Heart Forward Conversations from the Heart
Who is Franco Basaglia and why is the English-speaking world not aware of him? A Conversation with Vincenzo Passante
Vincenzo Passante is a psychologist who lives in London but hails from Trieste, Italy. He was raised and educated in Trieste, which gives him a unique vantage point to contribute given the mission of this podcast. In this conversation, we compare and contrast the system in Trieste against the vision behind mainstream mental health care in the UK. Vincenzo left the British National Health Service after two years of disillusionment. He worked in a crisis service and then, briefly, for a psychotherapy service. While in both settings there were amazing, talented professionals, the structure of the service was organized around deeply institutional rules which left very little space to the value of human subjectivity, a key ingredient in the Trieste system. Astonishingly for him, during this period he found out that virtually nobody there knew about Trieste and the possibility of helping people in a different way.

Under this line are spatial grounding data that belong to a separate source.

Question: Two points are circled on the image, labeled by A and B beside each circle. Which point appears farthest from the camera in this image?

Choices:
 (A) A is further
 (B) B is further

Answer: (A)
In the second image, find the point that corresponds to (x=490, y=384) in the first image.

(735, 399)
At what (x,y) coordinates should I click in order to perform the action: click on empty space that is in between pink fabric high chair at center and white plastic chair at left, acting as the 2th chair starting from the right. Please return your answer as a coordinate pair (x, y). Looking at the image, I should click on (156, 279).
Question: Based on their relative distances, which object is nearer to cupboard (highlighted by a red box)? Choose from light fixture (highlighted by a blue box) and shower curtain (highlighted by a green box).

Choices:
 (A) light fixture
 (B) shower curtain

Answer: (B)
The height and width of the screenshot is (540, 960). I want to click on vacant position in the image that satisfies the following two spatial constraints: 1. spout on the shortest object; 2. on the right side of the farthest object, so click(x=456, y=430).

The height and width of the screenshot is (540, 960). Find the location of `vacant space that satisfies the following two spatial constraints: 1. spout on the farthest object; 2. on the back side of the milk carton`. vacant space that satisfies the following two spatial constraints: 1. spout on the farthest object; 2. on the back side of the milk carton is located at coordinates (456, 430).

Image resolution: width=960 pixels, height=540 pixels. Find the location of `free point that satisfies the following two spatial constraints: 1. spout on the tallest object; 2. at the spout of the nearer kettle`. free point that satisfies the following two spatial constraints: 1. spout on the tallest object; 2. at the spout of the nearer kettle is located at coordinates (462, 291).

Vincenzo – who speaks both English and Italian fluently – has had the benefit of not only studying philosophy in high school and during his Psychology degree at university, which adds an intellectual bent to his view of the world, but he is quite knowledgeable about the writings of Dr. Franco Basaglia. As Basaglia sought to close the asylums in Italy, he had a clear vision for a community-based system of care which focused upon the wholeness and dignity of the people who depended upon that system for treatment and support. He has also been able to read some of Basaglia’s seminal writings that have yet to be translated into English. So, this conversation affords us the opportunity to do a deeper dive into Basaglia.
Vincenzo started a podcast in 2019 to spread awareness about Basaglia’s views and their practice in Trieste (and elsewhere). He wanted people to know how health and illness can coexist dialectically within people and society, without the need for separate institutions to exclude those who do not fit. The podcast -- called A Place of Safety? -- because that is how the British system describes institutions who exclude people from society, affords him the opportunity to challenge the British approach to mental health treatment and educate people about a better way. Perhaps, he thought, a good way to start is to reclaim the meaning of words and talk about a vision of “safety” that does not endorse violence and exclusion.